En Rusia, la publicidad de servicios criptográficos ha salido de la sombra: qué permite la nueva ley
El mercado ruso de activos digitales da un paso cauteloso pero significativo hacia adelante. La nueva legislación permite por primera vez la publicidad de servicios de participantes autorizados del mercado cripto, pero el marketing directo de las propias monedas —bitcóin, ether y demás— sigue prohibido. Este es un cambio fundamental que divide el tabú anteriormente monolítico en dos líneas claras: se puede hablar del servicio, pero no del activo.
La línea sutil: qué está permitido y qué prohibido
El punto clave es la diferencia legal entre promocionar la moneda digital como objeto de inversión y publicitar los servicios de actores regulados. Cualquier formulación del tipo «compren, que subirá», menciones de rentabilidad, ganancias pasadas o «forma segura de ganar dinero» cae bajo prohibición total. Para el derecho ruso, esa retórica es tóxica. Tampoco se puede promocionar la criptomoneda como medio de pago de bienes y servicios dentro del país.
En cambio, sí está permitida la publicidad de los servicios de quienes entren en la nueva infraestructura: organizadores de negociación, brókeres, operadores de depositarios digitales y casas de cambio. Pero con condiciones estrictas. En cada material publicitario es obligatorio indicar el nombre del organizador, la fuente de la información divulgada y una advertencia sobre los altos riesgos, incluida la pérdida total de los fondos. El cliente debe saber de antemano dónde consultar las restricciones sobre las operaciones.
Un matiz aparte es el tabú sobre mencionar monedas concretas. Incluso en la publicidad de servicios legales no se puede nombrar el bitcóin o el ether. La estrategia segura es hablar del acceso a operaciones con monedas digitales a través de un participante regulado, sin promesas de inversión ni tickers específicos.
Canales y riesgos: de Telegram a la publicidad exterior
La ley se aplica por igual a todos los canales: banners, publicaciones en redes sociales, integraciones con influencers, vídeos en YouTube, publicidad exterior, páginas de aterrizaje, notificaciones push y boletines por correo electrónico. Para sitios web y redes sociales, además, se aplica el régimen de etiquetado de publicidad en internet: se necesita un identificador y la transmisión de datos a través de un operador de datos publicitarios. Para el ámbito cripto esto es especialmente crítico: si el material infringe tanto los requisitos especiales sobre monedas digitales como las normas de etiquetado, los riesgos se acumulan.
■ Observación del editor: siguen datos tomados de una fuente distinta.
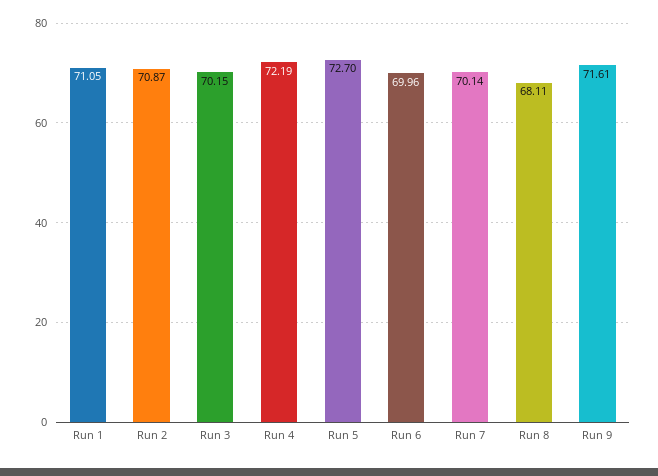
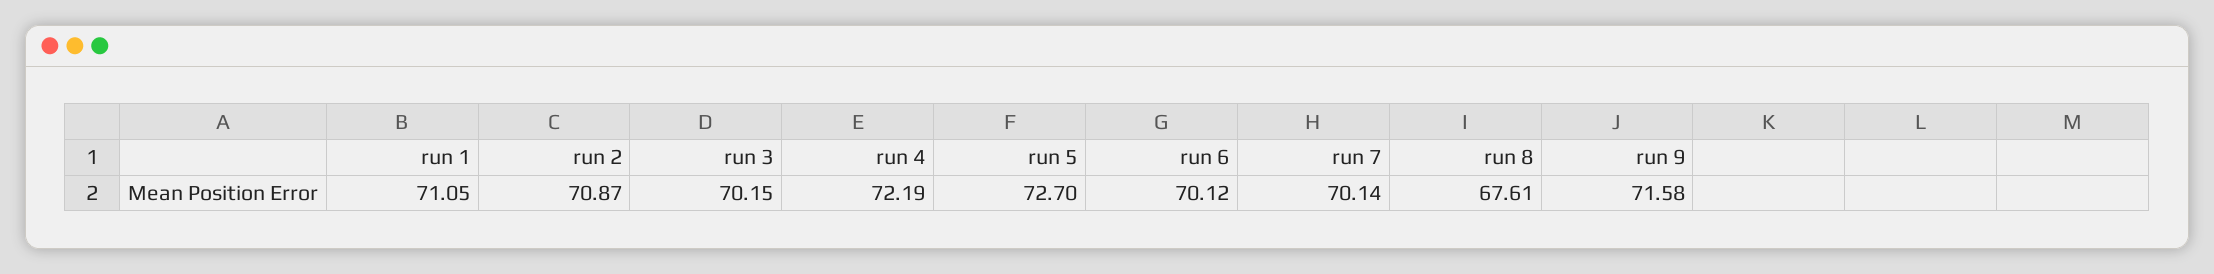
  {
    "Run 1": 71.05,
    "Run 2": 70.87,
    "Run 3": 70.15,
    "Run 4": 72.19,
    "Run 5": 72.7,
-   "Run 6": 69.96,
+   "Run 6": 70.12,
    "Run 7": 70.14,
-   "Run 8": 68.11,
+   "Run 8": 67.61,
-   "Run 9": 71.61
+   "Run 9": 71.58
  }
Un artículo informativo sobre criptomonedas no se convierte automáticamente en publicidad. Se puede escribir sobre tecnología, regulación, jurisprudencia y minería. Los problemas comienzan cuando aparece la promoción de una plataforma concreta, un enlace de referido o una llamada a abrir una cuenta. La publicidad exterior es formalmente posible para servicios legales, pero la creatividad debe ser extremadamente sobria: sin monedas, cohetes ni promesas de ingresos. Cuanto más corto es el formato, más difícil resulta incluir todas las advertencias obligatorias.
Multas y realidad para el mercado
La infracción de la legislación publicitaria se castiga conforme al artículo 14.3 del Código de Infracciones Administrativas de la Federación de Rusia: para ciudadanos, hasta 2 500 rublos; para funcionarios, hasta 20 000; y para personas jurídicas, hasta 500 000. Por la falta de etiquetado de publicidad en internet, las sanciones son mayores: hasta 100 000 para ciudadanos, hasta 200 000 para funcionarios y hasta 500 000 para empresas. Y si la publicidad conduce a una actividad sin el estatus requerido, la responsabilidad va mucho más allá de las multas publicitarias. La nueva regulación prevé castigos por la organización ilegal de la circulación de moneda digital, la aceptación prohibida de pagos cripto y la minería ilegal: para personas jurídicas, las multas alcanzan entre 1 y 2 millones de rublos.
En mi opinión, al mercado le espera no una explosión de creatividad, sino una ola conservadora. Los principales anunciantes serán bancos, brókeres y grandes grupos financieros: tienen cumplimiento normativo, abogados y experiencia trabajando con el Banco Central. La publicidad se volverá «bancaria» en tono, y el mercado cripto obtendrá un escaparate legal, pero solo para quienes estén dispuestos a jugar según las reglas. Esto no es una legalización total del marketing, sino una excepción estrecha a la prohibición anterior, y así debe entenderse.